Design for Multi-Aggregator Optionality
Tony Xiao, founder and CEO of Venice, on the opportunities in financial data aggregation
This is why data aggregation architecture becomes a one way door early. Once a fintech has built its account linking flow, data model, retry logic, and customer onboarding around one provider, adding a second provider means building a routing layer that decides where each institution goes, then cleaning two different data formats into one internal standard. The pain is not just code. If the first provider owns the login session, switching later can force every existing user to reconnect accounts.
-
The upside of multiple aggregators is narrower than it looks.
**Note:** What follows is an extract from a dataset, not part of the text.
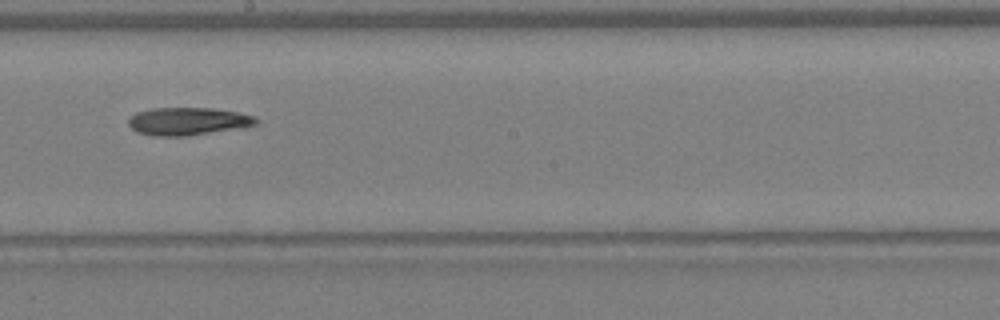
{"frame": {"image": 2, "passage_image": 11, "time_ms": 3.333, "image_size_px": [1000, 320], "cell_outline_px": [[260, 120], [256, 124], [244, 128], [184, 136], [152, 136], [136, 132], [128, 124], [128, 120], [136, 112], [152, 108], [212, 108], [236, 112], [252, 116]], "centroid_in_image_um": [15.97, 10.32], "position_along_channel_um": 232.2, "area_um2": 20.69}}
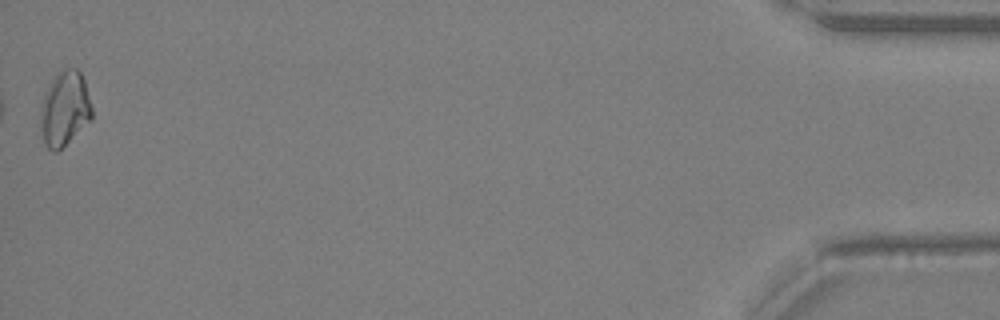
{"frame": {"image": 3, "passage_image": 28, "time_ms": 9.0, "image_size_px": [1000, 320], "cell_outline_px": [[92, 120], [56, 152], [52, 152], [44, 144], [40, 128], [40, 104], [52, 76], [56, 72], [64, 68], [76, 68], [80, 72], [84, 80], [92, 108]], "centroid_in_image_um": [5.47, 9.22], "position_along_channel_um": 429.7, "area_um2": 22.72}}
Plaid, Yodlee, MX, and others overlap heavily because many support the same top institutions and share long tail connectivity sources, so two vendors do not double coverage. The real benefit is filling specific gaps, adding redundancy, and improving negotiating leverage.
-
The trade off depends on the product. A money movement app like Venmo mostly needs to verify a bank account and move ACH, so one strong U.S. aggregator can be enough. A personal finance or wealth app needs broader coverage across banks, brokerages, crypto, and niche institutions, so multiplexing matters much more.
-
This extra integration work is substantial in practice. Recent fintechs using multiple providers often spend 20% to 30% of engineering time on customizations, multiplexers, and retries instead of shipping product features. That burden is exactly what companies like Venice are built to abstract away.
The market is heading toward a split where basic bank connectivity becomes more standardized, while control over routing, normalization, and enrichment becomes the real product. Fintechs that design for multi aggregator optionality from day one will have better coverage, lower switching costs, and more leverage as open banking and specialized data providers keep expanding.